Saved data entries
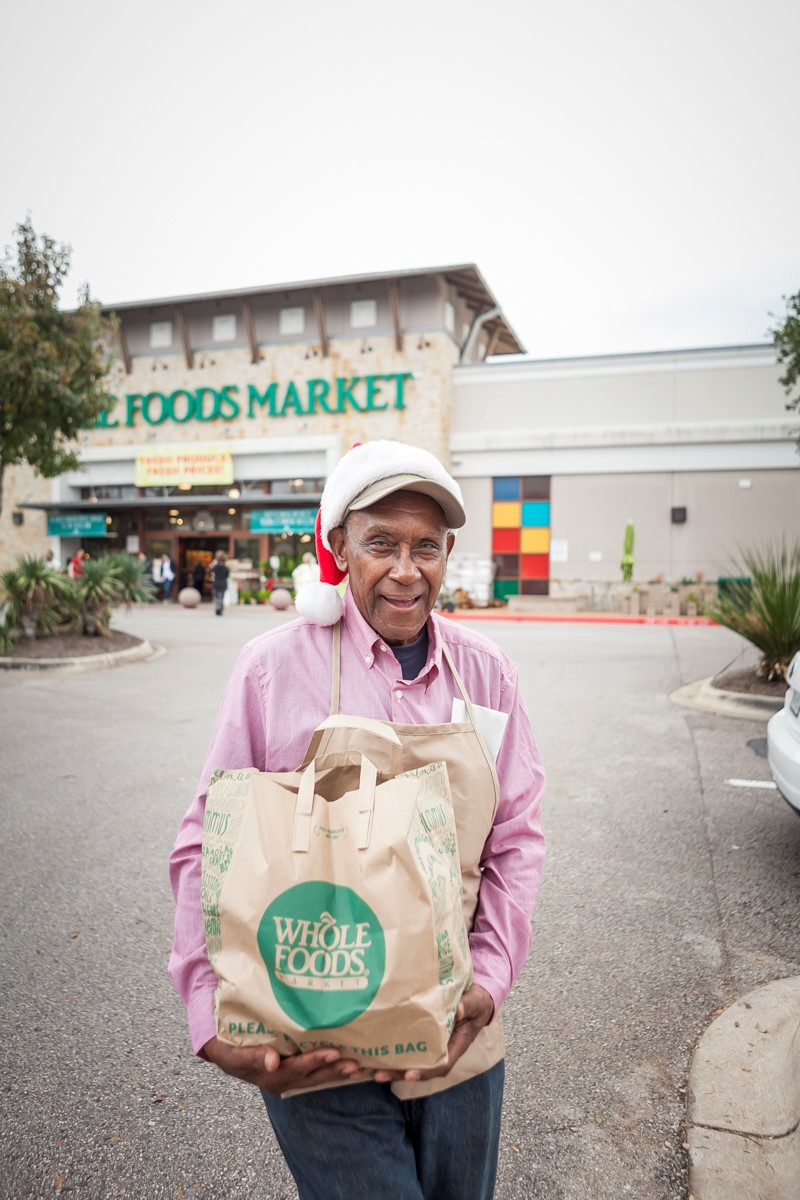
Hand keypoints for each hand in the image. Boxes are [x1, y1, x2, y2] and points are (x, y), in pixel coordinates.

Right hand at [203, 1037, 369, 1095]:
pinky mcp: (295, 1071)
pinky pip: (317, 1072)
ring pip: (318, 1076)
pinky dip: (333, 1068)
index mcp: (272, 1076)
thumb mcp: (235, 1054)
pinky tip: (349, 1063)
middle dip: (335, 1069)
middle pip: (314, 1075)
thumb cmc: (229, 1050)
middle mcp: (285, 1080)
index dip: (316, 1061)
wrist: (225, 1052)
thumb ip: (253, 1057)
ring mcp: (291, 1077)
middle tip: (356, 1063)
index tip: (333, 1052)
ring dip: (338, 1072)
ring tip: (359, 1067)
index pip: (298, 1068)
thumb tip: (272, 1062)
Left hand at [373, 984, 494, 1083]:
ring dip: (389, 1066)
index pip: (440, 1065)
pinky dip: (388, 1050)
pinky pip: (404, 1045)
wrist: (474, 997)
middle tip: (379, 1074)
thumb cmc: (476, 1002)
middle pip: (418, 1068)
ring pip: (408, 1060)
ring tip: (368, 1069)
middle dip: (398, 1073)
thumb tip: (457, 1010)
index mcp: (455, 1046)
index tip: (410, 1074)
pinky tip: (371, 1051)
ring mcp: (428, 1043)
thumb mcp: (476, 1003)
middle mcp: (439, 1049)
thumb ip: (468, 1006)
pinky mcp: (419, 1034)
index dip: (425, 1072)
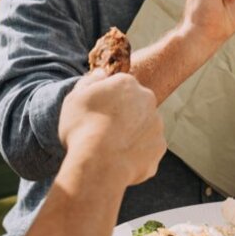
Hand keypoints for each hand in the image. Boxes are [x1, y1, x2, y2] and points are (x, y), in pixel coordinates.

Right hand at [59, 70, 164, 185]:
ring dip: (131, 134)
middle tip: (102, 131)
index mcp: (127, 83)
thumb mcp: (75, 99)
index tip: (95, 112)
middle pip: (135, 104)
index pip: (119, 86)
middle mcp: (148, 99)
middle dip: (123, 115)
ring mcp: (157, 124)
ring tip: (110, 148)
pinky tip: (119, 160)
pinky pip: (147, 148)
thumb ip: (89, 81)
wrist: (100, 163)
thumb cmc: (82, 128)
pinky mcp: (159, 146)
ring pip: (143, 126)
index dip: (106, 99)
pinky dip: (136, 153)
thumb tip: (101, 73)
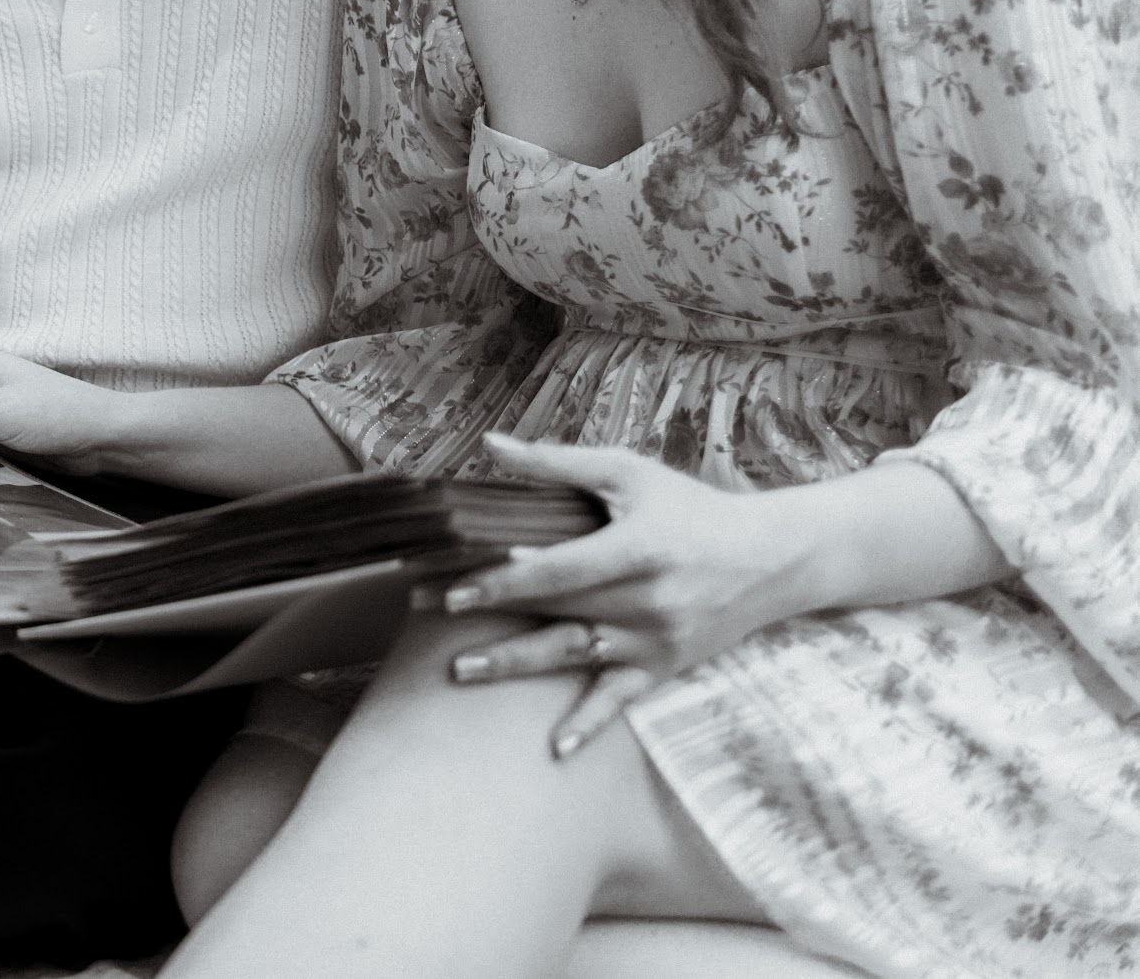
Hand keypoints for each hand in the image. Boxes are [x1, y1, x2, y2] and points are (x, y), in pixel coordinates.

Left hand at [429, 434, 817, 757]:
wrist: (770, 559)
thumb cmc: (690, 508)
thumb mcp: (629, 474)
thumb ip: (556, 463)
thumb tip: (489, 444)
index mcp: (637, 549)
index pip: (558, 569)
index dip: (504, 580)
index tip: (453, 587)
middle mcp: (647, 600)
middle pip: (554, 611)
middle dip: (487, 613)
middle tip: (422, 612)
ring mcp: (656, 640)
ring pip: (574, 655)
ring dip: (515, 664)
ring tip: (460, 672)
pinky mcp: (665, 666)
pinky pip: (621, 699)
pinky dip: (589, 724)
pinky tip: (555, 747)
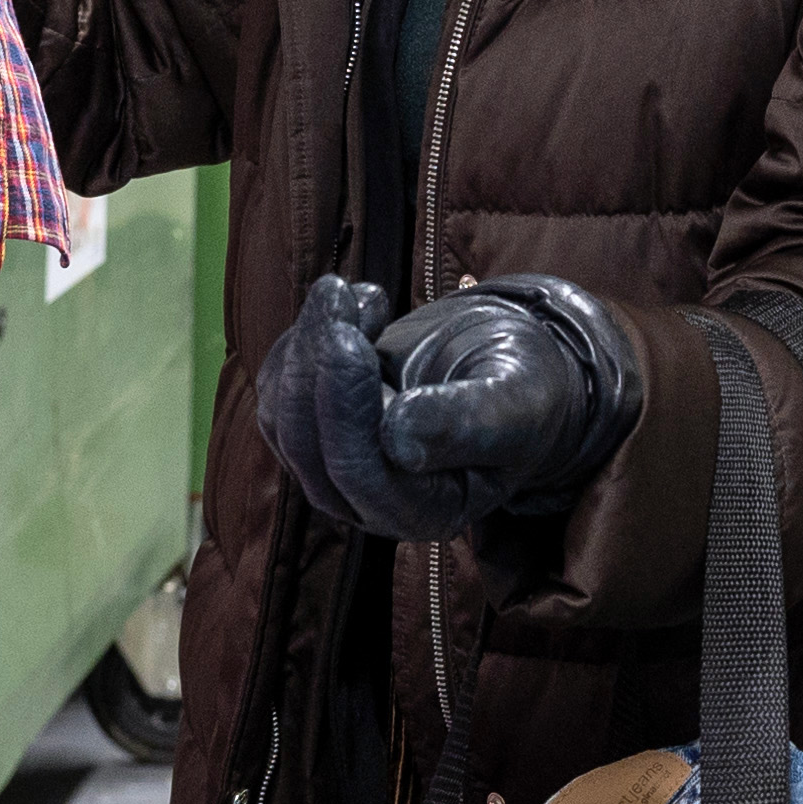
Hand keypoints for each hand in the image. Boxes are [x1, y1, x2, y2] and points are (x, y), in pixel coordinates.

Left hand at [257, 274, 645, 539]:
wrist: (509, 368)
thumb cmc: (523, 389)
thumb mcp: (511, 401)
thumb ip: (463, 422)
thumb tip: (397, 434)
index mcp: (428, 510)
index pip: (358, 472)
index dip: (343, 406)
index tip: (348, 335)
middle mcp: (373, 504)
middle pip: (307, 447)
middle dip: (312, 365)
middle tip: (336, 293)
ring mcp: (338, 472)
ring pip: (283, 416)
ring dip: (303, 344)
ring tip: (346, 292)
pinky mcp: (316, 434)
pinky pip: (278, 391)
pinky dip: (301, 340)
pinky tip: (352, 311)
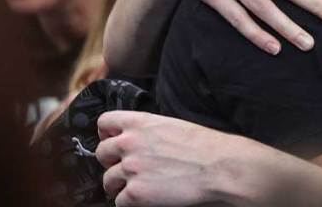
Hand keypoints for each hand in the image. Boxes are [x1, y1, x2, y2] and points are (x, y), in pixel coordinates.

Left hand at [97, 111, 257, 206]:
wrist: (220, 168)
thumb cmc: (205, 146)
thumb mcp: (173, 125)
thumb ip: (148, 131)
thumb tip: (137, 141)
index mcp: (140, 123)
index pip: (104, 122)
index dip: (107, 134)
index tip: (113, 142)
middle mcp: (129, 143)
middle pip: (101, 153)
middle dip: (111, 163)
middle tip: (126, 170)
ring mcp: (130, 169)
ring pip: (107, 180)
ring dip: (119, 185)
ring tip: (136, 188)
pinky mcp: (135, 193)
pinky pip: (119, 201)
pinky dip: (129, 202)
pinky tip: (145, 199)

◆ Task: Would you please copy every line in the data that contains the word "wrist"?

◆ Response to this exercise:
wrist: (225, 1052)
wrist: (474, 997)
wrist: (100, 163)
wrist: (770, 559)
wrist: (509, 368)
wrist: (220, 168)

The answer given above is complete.